# Short problem 1
In the Sparks Dating interview, reproduce the stretch from "1. Crazy- I" through "go the extra mile.", and swap "market" for "industry".
# Short problem 2
Answer these questions using the Sparks Dating interview:
(a) In which Chicago neighborhood does Sarah Hinkes now reside?
(b) How long ago did she found the Wine Book Club?
(c) Where did she spend her summers growing up?
# Short problem 3
List every field that the Sparks Dating interview says Sarah Hinkes's career spans.
## begin Quoted passage
We had the pleasure of talking with Sarah Hinkes. Born and raised in Chicago, Sarah Hinkes spent her summers traveling to London, England, and now resides in the Lincoln Square neighborhood. A versatile professional, Sarah’s career spans technology sales, substitute teaching in Chicago Public Schools, acting, and writing. Her diverse background reflects her passion for creativity, connection, and community.

Outside of work, Sarah is deeply committed to bringing people together. She founded the Wine Book Club (WBC) 2.5 years ago, creating a monthly space where friends nourish and empower one another while enjoying books, conversation, and community. Family is central to her life — especially the meals and memories shared with her mother and sisters. Writing has also been a meaningful outlet, offering a healthy escape and a way to explore life’s complexities.

Guided by integrity, authenticity, and her personal mantra, “It’s better to ask for forgiveness than to ask for permission,” Sarah approaches life and work with boldness, knowing that taking risks often earns respect and fosters growth.

As Founder of Sparks Dating, Sarah created a modern dating experience designed to foster authentic, in-person connections. Sparks Dating hosts curated events where singles deck their phones at the door, set aside distractions, and engage in meaningful, face-to-face conversations. The company’s philosophy is simple: in a world dominated by apps and digital communication, real sparks happen when people connect authentically, without filters, pretense, or social media. By encouraging participants to show up as their true selves, Sparks Dating helps people rediscover genuine chemistry and meaningful human connection.

Thank you so much for your time! I know that you are a very busy person. Our readers would love to “get to know you” a bit better. Can you tell us your “Origin Story”? Can you tell us the story of how you grew up?

Born and raised in Chicago, with the exception of spending summer holidays away in London. My father passed away very early on, so my mum raised my sisters and I. She gave us a wonderful childhood full of imagination, wonder, and love.

Can you tell us a bit about what you do professionally, and what brought you to this specific career path?

Currently I am the founder of my company Sparks Dating. This journey started over a decade ago when I started to pay close attention to dating apps and the people around me that were serial dating looking for their match. I noticed how the dating app “swipe right, swipe left” would perpetuate that of a user’s dating experience. If you have a bad date, ok date or even a great date but what else is out there, the app was ready when you are to swipe your next “pick”. Whatever happened to organically meeting someone, taking time to get to know him or her, go through a few bad apples to find your one? I quickly saw that dating apps promised the here and now but somehow with algorithms, and filtered options, this promise would at times mislead you and others and start a relationship off on quite literally a lie. Sparks Dating is simple is an invitation to valet your phones, and meet in real time to authentically be you and with that notion, you may just meet your Spark.

You are a successful leader. Which three character traits do you think were most instrumental to your success? Can you please share a story or example for each?

  1. Crazy- I am not certifiable, I don’t think…I am someone who has a simple idea that in over 20 years no one has thought of, in order to implement it and challenge a massive competitive market, I have to be willing to go the extra mile.
## end Quoted passage
## begin Stored data
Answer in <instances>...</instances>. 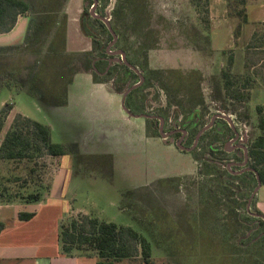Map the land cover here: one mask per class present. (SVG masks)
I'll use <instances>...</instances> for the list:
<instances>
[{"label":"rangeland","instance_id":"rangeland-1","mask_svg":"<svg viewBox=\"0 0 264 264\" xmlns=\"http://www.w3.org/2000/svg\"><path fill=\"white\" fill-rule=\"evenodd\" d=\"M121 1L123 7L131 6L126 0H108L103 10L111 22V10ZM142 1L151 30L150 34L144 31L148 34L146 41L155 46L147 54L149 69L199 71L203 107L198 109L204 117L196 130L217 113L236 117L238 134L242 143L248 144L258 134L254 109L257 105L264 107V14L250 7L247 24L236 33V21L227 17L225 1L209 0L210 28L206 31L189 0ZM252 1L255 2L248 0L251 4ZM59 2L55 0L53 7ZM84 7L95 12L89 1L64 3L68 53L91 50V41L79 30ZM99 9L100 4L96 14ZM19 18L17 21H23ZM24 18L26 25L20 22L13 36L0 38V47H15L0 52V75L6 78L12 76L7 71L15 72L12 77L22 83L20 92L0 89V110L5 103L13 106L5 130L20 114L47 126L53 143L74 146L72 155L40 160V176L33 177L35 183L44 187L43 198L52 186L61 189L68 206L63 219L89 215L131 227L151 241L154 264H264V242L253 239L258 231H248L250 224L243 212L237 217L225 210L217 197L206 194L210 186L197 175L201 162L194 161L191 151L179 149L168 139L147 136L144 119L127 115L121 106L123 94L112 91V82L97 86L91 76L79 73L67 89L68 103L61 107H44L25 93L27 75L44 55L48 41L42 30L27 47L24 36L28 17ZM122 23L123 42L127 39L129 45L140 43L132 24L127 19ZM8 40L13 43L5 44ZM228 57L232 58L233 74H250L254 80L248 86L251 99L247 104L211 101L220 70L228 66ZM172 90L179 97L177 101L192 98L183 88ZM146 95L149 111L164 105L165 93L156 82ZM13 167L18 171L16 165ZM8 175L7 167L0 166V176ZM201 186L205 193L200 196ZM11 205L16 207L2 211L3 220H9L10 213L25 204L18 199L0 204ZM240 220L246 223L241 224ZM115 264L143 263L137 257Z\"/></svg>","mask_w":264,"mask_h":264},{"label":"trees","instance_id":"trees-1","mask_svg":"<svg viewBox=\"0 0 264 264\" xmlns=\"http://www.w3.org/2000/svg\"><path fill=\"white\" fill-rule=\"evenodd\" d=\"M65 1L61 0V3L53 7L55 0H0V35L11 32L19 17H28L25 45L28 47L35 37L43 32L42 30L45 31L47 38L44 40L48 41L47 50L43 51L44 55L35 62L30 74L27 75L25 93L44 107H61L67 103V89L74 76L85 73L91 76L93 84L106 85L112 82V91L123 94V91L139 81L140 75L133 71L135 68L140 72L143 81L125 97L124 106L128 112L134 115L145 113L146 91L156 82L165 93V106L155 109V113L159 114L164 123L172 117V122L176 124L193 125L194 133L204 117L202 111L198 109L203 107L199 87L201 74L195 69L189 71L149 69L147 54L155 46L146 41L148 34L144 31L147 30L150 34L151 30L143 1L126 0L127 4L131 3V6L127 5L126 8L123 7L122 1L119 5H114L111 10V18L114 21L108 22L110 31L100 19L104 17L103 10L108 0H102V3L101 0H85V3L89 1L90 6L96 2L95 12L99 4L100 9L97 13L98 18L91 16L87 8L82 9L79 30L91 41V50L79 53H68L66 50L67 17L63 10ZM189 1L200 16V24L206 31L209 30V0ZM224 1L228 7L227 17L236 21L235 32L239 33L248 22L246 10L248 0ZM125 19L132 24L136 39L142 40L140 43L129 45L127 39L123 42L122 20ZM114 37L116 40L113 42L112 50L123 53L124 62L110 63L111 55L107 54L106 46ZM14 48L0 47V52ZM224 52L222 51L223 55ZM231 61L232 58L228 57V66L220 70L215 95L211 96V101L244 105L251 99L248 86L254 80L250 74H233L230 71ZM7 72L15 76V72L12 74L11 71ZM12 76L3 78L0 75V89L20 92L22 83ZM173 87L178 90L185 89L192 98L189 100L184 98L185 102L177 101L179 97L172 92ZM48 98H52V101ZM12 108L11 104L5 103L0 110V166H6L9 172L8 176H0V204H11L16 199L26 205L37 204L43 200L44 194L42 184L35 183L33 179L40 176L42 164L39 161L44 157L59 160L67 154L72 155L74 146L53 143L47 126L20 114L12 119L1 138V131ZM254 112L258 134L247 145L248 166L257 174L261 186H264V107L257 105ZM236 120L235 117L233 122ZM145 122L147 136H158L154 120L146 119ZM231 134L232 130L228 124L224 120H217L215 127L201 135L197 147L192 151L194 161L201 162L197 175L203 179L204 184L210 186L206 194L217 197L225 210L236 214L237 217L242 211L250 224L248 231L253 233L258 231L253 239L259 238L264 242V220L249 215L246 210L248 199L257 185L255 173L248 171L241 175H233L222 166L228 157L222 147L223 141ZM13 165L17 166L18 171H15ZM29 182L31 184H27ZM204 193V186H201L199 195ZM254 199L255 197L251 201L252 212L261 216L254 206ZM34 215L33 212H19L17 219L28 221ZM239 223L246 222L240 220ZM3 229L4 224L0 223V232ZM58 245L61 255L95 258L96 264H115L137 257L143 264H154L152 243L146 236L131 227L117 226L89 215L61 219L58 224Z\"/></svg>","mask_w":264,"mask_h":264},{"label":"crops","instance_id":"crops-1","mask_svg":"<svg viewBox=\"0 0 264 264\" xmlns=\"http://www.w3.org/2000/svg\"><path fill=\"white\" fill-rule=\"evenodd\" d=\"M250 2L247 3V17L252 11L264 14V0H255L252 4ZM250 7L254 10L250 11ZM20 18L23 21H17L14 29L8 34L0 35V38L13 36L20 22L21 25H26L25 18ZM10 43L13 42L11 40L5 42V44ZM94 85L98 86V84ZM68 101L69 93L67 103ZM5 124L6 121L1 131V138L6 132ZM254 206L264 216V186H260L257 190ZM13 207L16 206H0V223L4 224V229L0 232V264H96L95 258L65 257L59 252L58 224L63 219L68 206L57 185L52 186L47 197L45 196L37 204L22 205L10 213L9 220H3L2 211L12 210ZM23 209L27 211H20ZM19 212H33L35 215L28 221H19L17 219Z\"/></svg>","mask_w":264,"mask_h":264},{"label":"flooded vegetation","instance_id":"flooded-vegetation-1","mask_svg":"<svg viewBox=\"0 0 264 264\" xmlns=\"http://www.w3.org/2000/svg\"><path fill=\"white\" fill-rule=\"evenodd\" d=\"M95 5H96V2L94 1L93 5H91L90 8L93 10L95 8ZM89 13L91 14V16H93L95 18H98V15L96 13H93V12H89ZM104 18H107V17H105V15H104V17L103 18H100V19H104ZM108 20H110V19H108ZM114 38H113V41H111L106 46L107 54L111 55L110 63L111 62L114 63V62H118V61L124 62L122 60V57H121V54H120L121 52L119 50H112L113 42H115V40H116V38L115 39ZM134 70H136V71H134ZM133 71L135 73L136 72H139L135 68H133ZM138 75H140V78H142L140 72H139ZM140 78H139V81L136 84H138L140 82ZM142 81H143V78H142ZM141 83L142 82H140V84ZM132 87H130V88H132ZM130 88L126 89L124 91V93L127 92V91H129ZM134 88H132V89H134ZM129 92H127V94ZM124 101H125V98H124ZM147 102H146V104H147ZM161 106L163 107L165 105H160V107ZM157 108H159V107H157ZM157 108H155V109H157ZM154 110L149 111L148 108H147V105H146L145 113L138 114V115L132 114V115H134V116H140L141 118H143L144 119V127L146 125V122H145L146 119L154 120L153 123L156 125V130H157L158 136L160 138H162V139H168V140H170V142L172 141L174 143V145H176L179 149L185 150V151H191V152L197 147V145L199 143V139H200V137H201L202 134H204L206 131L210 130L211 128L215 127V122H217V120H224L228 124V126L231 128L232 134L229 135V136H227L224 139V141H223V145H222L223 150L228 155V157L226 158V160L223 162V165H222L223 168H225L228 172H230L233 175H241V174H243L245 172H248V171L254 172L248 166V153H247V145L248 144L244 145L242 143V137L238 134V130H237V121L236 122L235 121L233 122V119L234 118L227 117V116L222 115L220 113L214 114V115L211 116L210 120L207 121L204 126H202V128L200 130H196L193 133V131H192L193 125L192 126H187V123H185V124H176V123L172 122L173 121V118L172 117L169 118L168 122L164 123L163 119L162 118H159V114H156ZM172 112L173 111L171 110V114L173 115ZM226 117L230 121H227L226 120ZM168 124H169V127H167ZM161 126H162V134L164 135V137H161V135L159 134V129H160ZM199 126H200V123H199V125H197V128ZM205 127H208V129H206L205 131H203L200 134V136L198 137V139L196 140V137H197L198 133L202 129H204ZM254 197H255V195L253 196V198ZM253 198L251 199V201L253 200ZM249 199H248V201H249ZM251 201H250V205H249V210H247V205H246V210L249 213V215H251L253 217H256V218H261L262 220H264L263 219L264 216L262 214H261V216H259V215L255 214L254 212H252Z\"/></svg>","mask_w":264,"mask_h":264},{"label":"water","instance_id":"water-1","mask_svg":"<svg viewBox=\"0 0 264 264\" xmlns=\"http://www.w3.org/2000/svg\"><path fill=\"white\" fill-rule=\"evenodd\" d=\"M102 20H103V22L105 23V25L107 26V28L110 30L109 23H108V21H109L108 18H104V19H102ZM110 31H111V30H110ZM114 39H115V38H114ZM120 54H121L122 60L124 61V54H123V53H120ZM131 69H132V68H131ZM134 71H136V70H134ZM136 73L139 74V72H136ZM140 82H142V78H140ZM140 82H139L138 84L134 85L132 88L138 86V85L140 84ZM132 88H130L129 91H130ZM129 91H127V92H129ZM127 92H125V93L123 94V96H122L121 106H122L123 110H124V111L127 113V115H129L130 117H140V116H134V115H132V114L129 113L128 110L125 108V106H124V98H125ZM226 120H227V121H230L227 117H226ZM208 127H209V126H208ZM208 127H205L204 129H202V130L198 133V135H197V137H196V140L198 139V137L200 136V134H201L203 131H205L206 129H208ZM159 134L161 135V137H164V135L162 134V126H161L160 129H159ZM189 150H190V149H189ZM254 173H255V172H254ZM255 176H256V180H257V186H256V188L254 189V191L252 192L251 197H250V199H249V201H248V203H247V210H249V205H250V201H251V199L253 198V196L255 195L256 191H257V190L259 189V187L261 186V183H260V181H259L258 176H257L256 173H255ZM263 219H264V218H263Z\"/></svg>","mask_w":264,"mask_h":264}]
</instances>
## end Stored data
## begin Stored data
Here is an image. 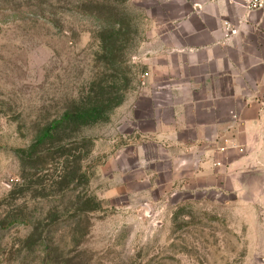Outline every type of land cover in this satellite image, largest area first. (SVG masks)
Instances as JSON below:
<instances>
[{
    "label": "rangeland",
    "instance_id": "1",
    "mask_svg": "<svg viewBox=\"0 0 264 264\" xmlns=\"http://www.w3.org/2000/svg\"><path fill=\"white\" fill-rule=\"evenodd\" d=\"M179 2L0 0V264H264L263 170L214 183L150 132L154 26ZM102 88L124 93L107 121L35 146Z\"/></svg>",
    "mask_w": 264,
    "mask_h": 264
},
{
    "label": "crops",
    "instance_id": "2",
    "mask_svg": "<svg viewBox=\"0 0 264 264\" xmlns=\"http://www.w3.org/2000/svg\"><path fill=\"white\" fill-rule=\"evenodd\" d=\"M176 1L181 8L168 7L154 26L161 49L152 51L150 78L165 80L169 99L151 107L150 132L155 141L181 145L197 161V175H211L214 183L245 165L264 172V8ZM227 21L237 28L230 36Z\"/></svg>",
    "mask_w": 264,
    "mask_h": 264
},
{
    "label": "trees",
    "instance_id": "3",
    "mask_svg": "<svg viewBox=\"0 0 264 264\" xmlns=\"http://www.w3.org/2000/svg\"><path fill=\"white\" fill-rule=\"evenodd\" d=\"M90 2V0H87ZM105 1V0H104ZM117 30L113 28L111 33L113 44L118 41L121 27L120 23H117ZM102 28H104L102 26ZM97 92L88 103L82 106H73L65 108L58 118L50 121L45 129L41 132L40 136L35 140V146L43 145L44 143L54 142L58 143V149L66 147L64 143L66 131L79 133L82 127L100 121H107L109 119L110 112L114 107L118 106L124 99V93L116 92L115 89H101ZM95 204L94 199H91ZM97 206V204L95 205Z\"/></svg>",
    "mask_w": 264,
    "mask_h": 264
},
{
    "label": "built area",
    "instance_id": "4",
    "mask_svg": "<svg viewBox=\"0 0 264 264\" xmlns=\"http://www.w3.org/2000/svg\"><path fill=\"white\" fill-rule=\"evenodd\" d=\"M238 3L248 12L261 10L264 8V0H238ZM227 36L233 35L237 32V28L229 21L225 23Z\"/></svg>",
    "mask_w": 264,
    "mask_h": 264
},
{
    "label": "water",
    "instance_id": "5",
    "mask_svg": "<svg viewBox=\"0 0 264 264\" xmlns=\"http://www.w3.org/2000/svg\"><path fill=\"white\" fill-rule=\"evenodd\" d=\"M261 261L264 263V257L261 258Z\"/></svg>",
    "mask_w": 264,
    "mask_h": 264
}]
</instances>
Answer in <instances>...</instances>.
## end Stored data
# Complete response 1
1. Crazy- I am not certifiable, I don’t think…I am someone who has a simple idea that in over 20 years no one has thought of, in order to implement it and challenge a massive competitive industry, I have to be willing to go the extra mile.

# Complete response 2
(a) Lincoln Square
(b) 2.5 years ago
(c) London, England

# Complete response 3
- Technology sales
- Substitute teaching in Chicago Public Schools
- Acting
- Writing